Selon le juge de première instance, les deux questions (l’annulation du règlement et le versement des dommages-intérêts) devaient être tranchées séparément. Le juge a porté son attention sur le règlement, reportant ainsi la décision relative aux dommages-intérêts. Il a rejeté la demande en nullité du règlement au motif qu’elle a été présentée trop tardivement. La Cour d’appel n’était pas du même avis. Selon elle, le juge de première instance devait se demander si le règlement constituait un abus de pouvoir, les tribunaux pouvant intervenir pour corriger de telles situations malgré les délais. (Il y a abus de pouvoir lorsqu’un acteur étatique, malintentionné ou pas, n’agit pas comme il aurait dû le faire). La Cour d’appel a tranché en faveur du propriétaire, mais a renvoyé le dossier au tribunal de juridiction inférieure pour qu’il décide de la question de l’indemnité compensatoire. La Ville a interjeté appel.
Rédigeant la décision unanime de la Cour suprême, le juge en chef Richard Wagner a tranché en faveur de la Ville. La question dont était saisie la Cour était de savoir si le juge de première instance pouvait refuser de déclarer le règlement inopposable à l’égard du propriétaire du terrain. Plus précisément, la Cour devait décider si le juge de première instance était autorisé à exprimer un tel refus alors que le propriétaire invoquait l’illégalité du règlement, mais avait attendu trop longtemps avant de se pourvoir en justice. Le juge en chef Wagner a statué qu’il était raisonnable pour le juge de première instance d’avoir rejeté la demande en raison du délai de présentation. Dans les circonstances, le juge était autorisé à utiliser son pouvoir discrétionnaire de la sorte. Il s’était écoulé 16 ans entre l’entrée en vigueur du règlement et sa contestation par la société devant les tribunaux. Il s’était en outre écoulé plus de 4 ans depuis que M. Pichette avait appris l’existence du règlement. Ces deux délais étaient déraisonnables. De plus, selon le Code civil du Québec, il n’était plus possible pour le propriétaire de présenter sa demande parce qu’il avait attendu plus de 10 ans avant d’agir. Le juge en chef Wagner a toutefois souligné la possibilité pour le propriétaire qui n’a pas contesté un règlement dans un délai raisonnable de demander une indemnité compensatoire correspondant à la perte de valeur que son bien a subie en raison du règlement. Il ne s’est pas prononcé sur l’indemnité compensatoire dans cette affaire puisque, comme l’avait affirmé le juge de première instance, cette question était distincte de celle de savoir si le règlement pouvait être opposable au propriétaire.
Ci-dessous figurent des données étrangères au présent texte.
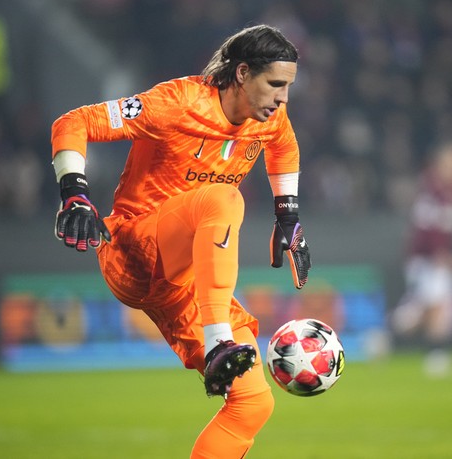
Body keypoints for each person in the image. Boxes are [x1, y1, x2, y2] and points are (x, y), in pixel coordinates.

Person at [50, 24, 311, 458]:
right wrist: (74, 192)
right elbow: (74, 122)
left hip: (182, 282)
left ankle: (218, 341)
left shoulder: (270, 119)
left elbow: (284, 148)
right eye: (276, 85)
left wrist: (289, 215)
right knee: (223, 200)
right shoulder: (177, 103)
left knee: (252, 403)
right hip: (134, 249)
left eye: (288, 87)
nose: (283, 98)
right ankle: (217, 340)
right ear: (243, 73)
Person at [391, 141, 452, 377]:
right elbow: (428, 227)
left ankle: (383, 337)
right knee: (440, 305)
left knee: (426, 309)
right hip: (428, 259)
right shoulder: (436, 191)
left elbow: (444, 230)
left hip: (429, 257)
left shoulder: (444, 191)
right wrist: (443, 255)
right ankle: (435, 356)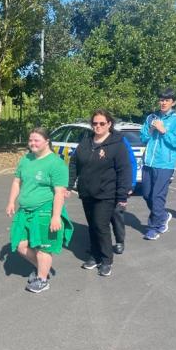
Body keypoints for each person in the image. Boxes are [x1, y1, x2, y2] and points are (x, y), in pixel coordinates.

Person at [6, 127, 73, 293]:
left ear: (46, 141)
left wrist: (56, 216)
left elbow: (59, 193)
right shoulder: (26, 159)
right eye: (30, 140)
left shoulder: (56, 164)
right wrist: (11, 202)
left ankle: (42, 279)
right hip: (24, 211)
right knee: (20, 245)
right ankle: (43, 268)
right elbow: (16, 182)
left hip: (44, 212)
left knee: (43, 248)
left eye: (36, 140)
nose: (32, 143)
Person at [68, 109, 131, 277]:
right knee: (92, 226)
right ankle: (94, 255)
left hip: (106, 193)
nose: (98, 126)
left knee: (101, 226)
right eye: (95, 123)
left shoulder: (117, 144)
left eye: (102, 123)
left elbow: (124, 171)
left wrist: (122, 196)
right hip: (87, 192)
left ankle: (106, 260)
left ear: (109, 124)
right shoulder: (86, 141)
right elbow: (74, 162)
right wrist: (69, 185)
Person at [140, 88, 176, 240]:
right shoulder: (151, 117)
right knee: (146, 194)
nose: (163, 102)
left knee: (157, 196)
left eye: (167, 100)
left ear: (173, 102)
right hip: (148, 162)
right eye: (161, 99)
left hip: (165, 164)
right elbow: (143, 137)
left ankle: (154, 227)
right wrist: (151, 129)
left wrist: (163, 131)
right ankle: (163, 216)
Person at [110, 136, 137, 254]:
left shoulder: (120, 140)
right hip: (99, 185)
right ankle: (97, 242)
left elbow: (131, 162)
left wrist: (131, 184)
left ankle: (120, 241)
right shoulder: (91, 139)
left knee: (116, 213)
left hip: (118, 184)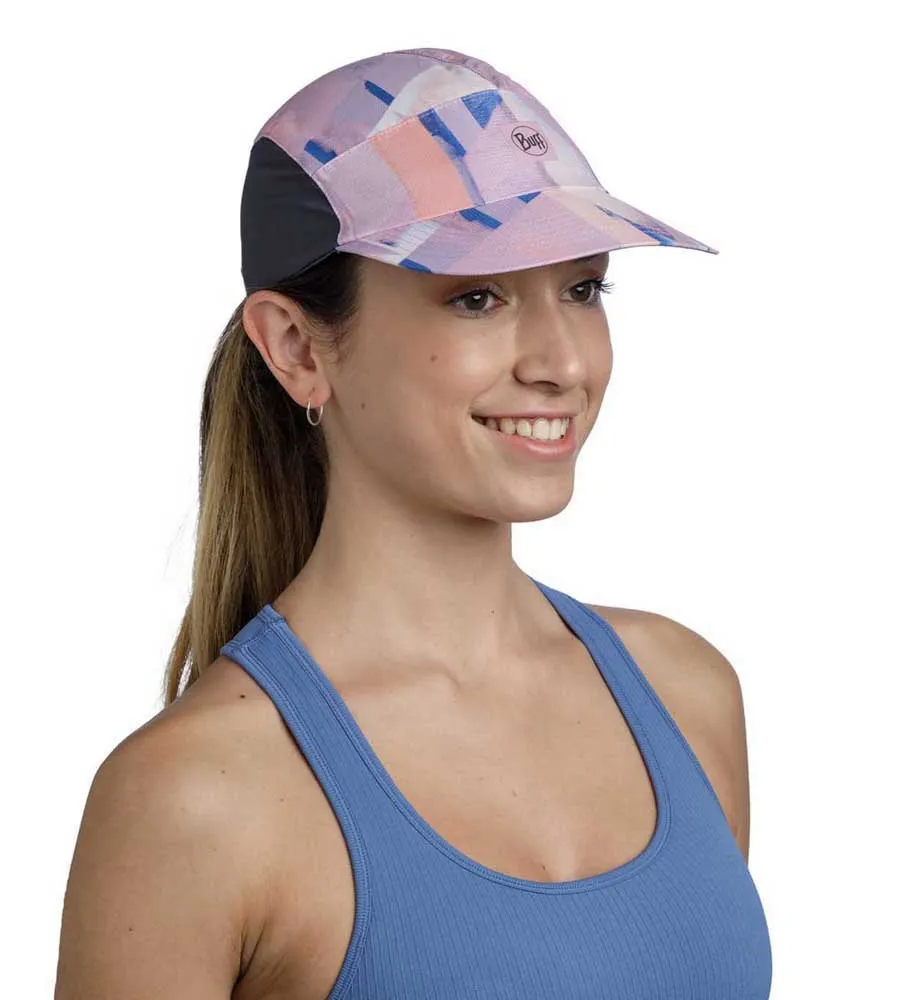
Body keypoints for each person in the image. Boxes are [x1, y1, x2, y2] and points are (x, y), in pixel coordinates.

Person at [55, 47, 772, 1000]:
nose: (563, 361)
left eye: (583, 289)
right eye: (477, 297)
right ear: (297, 348)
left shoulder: (685, 694)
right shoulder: (198, 797)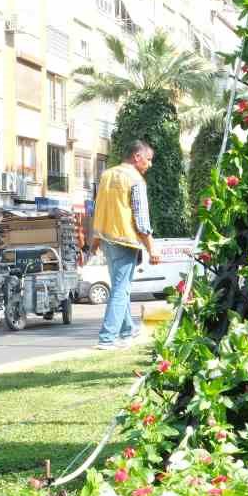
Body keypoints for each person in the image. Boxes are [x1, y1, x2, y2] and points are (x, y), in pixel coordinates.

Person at [88, 141, 161, 350]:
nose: (150, 164)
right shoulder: (135, 180)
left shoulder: (107, 175)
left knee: (122, 288)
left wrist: (95, 242)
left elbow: (98, 209)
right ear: (137, 157)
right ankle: (107, 338)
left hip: (107, 240)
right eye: (148, 160)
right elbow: (141, 220)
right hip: (125, 240)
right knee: (120, 289)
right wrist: (152, 248)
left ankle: (128, 331)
Cette affaire portait sur des règlements de zonage qui correspondaient, de l’avis d’un propriétaire, à une expropriation déguisée. La décision confirme que le propriétaire qui cherche à obtenir la nullité ou l’inopposabilité d’un règlement de zonage doit agir dans un délai raisonnable pour faire valoir les droits qu’il réclame, à défaut de quoi sa demande sera rejetée.
Le personnel des communications de la Cour suprême du Canada rédige des causes en bref pour aider le public à mieux comprendre les décisions de la Cour; les causes en bref ne font pas partie des motifs de jugement de la Cour et elles ne doivent pas être utilisées lors d’une procédure judiciaire.